*页面正文*:
<<<<
社会对“凤凰男”和“孔雀女”存在一定偏见,与其诟病,不如给予他们更宽容的环境。“凤凰男”与“孔雀女”从相识到恋爱经历了城市和乡村两种文化的互动与交融,最终达到一种平衡与共生的和谐状态。
■ 中国妇女报·中国女网记者 吴军华
■ 李菁雯
7月,各大高校已迎来了暑假,但来自河南农村的大二学生小刚仍然留在福建省会城市福州做服务员和家教。暑期勤工俭学的时间更多,他选择留在城市挣钱。对他来说,暑期工除了可以减轻家庭负担,还可以给来自城里的女朋友买些小礼物制造惊喜。
小刚的女朋友小雅是城里的独生女,对于同学提醒她“孔雀女”千万不要和“凤凰男”处对象的建议,她表示自己并不介意,她更看重的是男朋友有上进心并且疼爱她。小雅父母也不反对,认为只要小刚能继续疼爱女儿,愿意在物质和人脉上帮助小刚留在城市发展。
>>>>
根据关于“凤凰男”与“孔雀女”的页面正文,小刚暑假留在哪座城市,做什么工作?

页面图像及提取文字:
<<<<
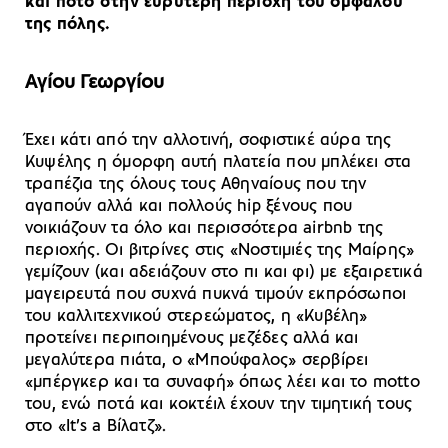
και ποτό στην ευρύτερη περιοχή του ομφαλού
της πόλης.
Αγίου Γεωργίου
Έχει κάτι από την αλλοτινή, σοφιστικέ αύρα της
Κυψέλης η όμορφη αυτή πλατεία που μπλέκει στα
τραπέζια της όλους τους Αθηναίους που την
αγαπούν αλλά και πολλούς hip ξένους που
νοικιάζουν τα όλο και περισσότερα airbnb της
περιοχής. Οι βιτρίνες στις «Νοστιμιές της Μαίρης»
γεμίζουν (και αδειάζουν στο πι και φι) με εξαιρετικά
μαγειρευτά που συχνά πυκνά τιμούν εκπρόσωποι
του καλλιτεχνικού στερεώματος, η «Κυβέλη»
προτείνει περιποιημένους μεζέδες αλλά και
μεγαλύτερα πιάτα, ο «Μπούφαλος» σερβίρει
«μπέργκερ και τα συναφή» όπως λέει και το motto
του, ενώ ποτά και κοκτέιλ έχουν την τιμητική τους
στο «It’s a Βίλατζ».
>>>>
*书面作答*: 他留在福建省会城市福州,做服务员和家教。